When I was a child my mother had to force me to stay home from school on those days that I was pale as a ghost and couldn't walk straight because I was so sick.  In Europe I had to have three rounds of antibiotics for bronchitis because I waited over a month to go see the doctor.  That time my husband told me either I could take myself to the doctors or he would call an ambulance in to take me, but either way I was going to see the doctor...


I hate being sick, but when I woke up this morning feeling off and then as I got my clothes together for work and had to make a run to the bathroom.  As I sat next to the toilet gagging trying to keep what little there was left of my breakfast down I thanked God for text messaging as I "called" out of work.  Still I assured my boss I would try and get some computer work down.  Not because she asked or even hinted because she didn't, but because I hate to be sick.  But it's now after 5 and all I can say I did today was log into my work email account staring at it long enough that it timed out, which is when I realized today I wasn't going to be good for anything.


Even so today is worth counting...
~ Sick days with furry cats sleeping on my feet
~ Coworkers to fill in for me.
~ Husbands to take care of me.
~ 6 year old boys to worry about me when I get out of bed to make myself a cup of soup.  Offering over and over to make me chicken nuggets so I don't have to move, because that's all he can make in the microwave.
~ Laughter who climbs into bed with his favorite trucks so we can play together because he doesn't want me to be alone.  I play along because I don't have the heart to tell him all I really want is to be alone.
~ A camera next to my bed so I can remember my joys.

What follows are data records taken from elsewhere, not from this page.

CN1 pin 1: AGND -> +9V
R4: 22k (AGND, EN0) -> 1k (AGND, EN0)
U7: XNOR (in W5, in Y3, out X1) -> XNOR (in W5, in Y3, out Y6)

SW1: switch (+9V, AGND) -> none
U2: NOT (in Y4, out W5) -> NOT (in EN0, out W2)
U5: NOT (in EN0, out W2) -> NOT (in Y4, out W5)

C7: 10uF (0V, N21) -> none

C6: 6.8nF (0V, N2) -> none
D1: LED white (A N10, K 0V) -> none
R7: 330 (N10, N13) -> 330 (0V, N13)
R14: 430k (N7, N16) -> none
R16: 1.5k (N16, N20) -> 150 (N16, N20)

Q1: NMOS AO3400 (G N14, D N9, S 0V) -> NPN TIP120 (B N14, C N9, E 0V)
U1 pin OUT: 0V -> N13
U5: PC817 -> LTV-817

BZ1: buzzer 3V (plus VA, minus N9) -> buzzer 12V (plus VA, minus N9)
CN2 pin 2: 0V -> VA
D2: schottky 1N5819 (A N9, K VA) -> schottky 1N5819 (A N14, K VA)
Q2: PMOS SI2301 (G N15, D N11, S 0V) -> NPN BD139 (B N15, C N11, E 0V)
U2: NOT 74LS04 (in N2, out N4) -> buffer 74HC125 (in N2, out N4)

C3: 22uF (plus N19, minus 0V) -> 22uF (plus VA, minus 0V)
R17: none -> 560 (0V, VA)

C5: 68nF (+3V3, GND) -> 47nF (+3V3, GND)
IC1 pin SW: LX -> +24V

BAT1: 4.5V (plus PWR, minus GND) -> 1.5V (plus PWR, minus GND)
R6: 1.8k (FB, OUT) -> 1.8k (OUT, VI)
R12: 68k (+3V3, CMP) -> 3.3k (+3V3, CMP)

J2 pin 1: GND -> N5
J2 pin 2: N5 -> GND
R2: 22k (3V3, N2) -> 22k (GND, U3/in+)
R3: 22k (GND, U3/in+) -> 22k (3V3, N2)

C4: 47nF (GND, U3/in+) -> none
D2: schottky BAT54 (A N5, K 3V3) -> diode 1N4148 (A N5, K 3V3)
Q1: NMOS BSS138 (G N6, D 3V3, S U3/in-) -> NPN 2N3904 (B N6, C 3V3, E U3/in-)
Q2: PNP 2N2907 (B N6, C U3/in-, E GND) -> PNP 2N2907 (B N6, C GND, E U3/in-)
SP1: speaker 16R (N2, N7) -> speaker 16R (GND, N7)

~ A big bed we can all snuggle in as we watch Charlotte's web the movie, as we just finished the book last week for school.
~ A warm cozy house.
~ Rainy days make perfect sick days.
~ "I'm all done's" being whispered just after I fall asleep a signal that a certain little boy needs help wiping his bum...These days are almost gone.
~ My favorite pianist softly playing in the back ground as Strong man takes the boys out to eat so I can have some quiet.
~ This blog to keep track of my counting, so I don't forget that God is good, and all of life is a gift.